• [What to do]:
Lines below containing the word "front" should be copied out.

• [Source information]:
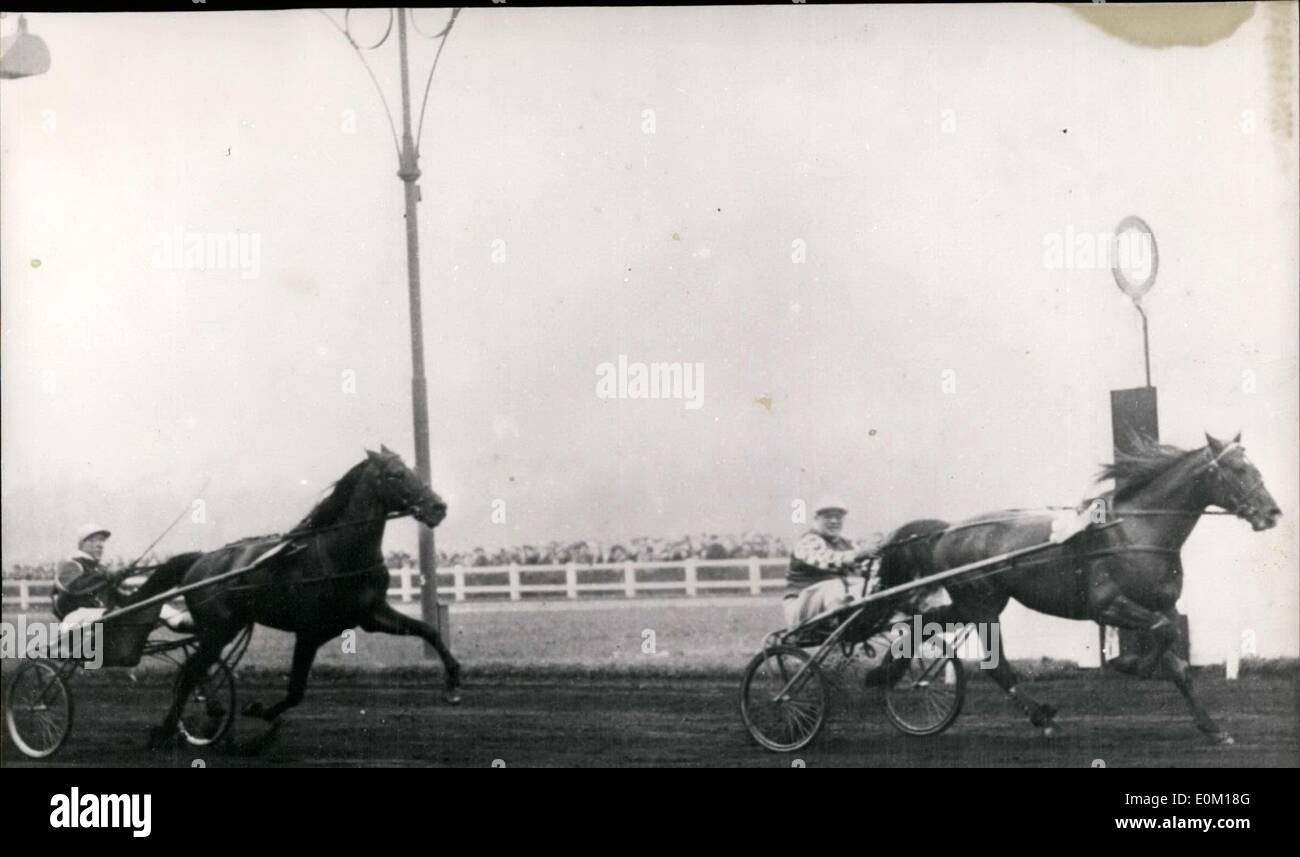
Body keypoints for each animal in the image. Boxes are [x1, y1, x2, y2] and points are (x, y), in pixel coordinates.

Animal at [141, 444, 457, 749]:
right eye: (395, 474)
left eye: (414, 469)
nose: (438, 507)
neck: (341, 555)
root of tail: (200, 560)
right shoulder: (309, 632)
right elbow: (295, 691)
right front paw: (260, 710)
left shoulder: (371, 614)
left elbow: (429, 630)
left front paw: (453, 682)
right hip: (218, 629)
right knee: (191, 673)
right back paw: (168, 731)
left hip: (224, 628)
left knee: (196, 669)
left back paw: (209, 715)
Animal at [883, 431, 1279, 749]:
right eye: (1238, 469)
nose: (1272, 512)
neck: (1136, 532)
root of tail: (946, 530)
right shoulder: (1108, 605)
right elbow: (1162, 633)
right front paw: (1128, 663)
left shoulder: (1160, 606)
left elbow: (1176, 656)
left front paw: (1212, 728)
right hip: (981, 604)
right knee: (995, 665)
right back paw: (1040, 718)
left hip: (979, 602)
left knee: (929, 623)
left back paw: (897, 673)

• [Response to the task]:
right front paw: (260, 710)
left front paw: (453, 682)
right front paw: (1128, 663)
left front paw: (1212, 728)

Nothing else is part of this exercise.